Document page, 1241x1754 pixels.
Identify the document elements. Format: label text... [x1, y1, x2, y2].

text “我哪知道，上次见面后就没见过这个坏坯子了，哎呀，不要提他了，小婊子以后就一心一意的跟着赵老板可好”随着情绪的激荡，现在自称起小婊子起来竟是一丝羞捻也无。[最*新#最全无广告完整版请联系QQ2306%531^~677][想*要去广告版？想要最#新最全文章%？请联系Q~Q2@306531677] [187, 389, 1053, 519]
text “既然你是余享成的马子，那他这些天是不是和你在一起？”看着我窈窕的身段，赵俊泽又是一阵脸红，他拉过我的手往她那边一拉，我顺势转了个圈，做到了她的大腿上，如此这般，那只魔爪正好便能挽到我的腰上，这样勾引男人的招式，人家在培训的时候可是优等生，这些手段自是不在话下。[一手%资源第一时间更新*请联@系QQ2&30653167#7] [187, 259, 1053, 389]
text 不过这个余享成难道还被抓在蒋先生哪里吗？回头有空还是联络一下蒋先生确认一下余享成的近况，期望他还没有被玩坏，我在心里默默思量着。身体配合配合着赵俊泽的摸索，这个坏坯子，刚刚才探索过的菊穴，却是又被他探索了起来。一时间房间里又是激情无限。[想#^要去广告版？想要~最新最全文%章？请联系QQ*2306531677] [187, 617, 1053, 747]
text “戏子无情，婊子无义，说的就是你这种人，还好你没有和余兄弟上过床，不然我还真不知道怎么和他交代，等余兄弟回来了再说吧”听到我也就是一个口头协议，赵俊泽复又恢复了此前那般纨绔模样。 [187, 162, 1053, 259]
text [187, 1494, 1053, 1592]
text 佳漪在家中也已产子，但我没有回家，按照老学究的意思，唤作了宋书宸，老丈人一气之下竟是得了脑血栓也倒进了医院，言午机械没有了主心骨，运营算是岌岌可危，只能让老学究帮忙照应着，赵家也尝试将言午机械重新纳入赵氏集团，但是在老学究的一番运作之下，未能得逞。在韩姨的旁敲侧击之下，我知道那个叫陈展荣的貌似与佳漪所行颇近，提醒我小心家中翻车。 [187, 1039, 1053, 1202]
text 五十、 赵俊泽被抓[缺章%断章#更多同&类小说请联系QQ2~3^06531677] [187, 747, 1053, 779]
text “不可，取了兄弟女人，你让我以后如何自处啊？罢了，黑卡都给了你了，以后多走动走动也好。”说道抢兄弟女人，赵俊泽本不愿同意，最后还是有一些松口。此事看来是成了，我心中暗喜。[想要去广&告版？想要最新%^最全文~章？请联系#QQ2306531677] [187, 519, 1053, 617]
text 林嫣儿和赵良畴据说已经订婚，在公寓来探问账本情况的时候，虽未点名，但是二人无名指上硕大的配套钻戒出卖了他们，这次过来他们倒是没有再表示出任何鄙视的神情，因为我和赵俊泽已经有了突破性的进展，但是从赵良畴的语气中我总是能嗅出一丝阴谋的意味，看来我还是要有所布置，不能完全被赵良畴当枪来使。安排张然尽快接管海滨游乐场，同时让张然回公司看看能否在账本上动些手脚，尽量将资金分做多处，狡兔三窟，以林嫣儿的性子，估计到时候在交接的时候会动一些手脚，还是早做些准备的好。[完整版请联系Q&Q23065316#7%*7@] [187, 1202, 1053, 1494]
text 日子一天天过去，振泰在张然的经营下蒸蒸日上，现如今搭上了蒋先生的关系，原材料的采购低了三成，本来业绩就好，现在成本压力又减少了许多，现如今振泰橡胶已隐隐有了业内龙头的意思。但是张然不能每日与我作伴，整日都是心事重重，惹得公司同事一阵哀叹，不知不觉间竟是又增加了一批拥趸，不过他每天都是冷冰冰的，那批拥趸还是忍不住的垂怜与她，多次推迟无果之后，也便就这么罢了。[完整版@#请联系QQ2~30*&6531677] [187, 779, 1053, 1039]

[What you will do] Extract from the material all lines containing the string "要去广告版".

[Solution to this exercise]
text “我哪知道，上次见面后就没见过这个坏坯子了，哎呀，不要提他了，小婊子以后就一心一意的跟着赵老板可好”随着情绪的激荡，现在自称起小婊子起来竟是一丝羞捻也无。[最*新#最全无广告完整版请联系QQ2306%531^~677][想*要去广告版？想要最#新最全文章%？请联系Q~Q2@306531677] [187, 389, 1053, 519]
text 不过这个余享成难道还被抓在蒋先生哪里吗？回头有空还是联络一下蒋先生确认一下余享成的近况，期望他还没有被玩坏，我在心里默默思量着。身体配合配合着赵俊泽的摸索，这个坏坯子，刚刚才探索过的菊穴，却是又被他探索了起来。一时间房间里又是激情无限。[想#^要去广告版？想要~最新最全文%章？请联系QQ*2306531677] [187, 617, 1053, 747]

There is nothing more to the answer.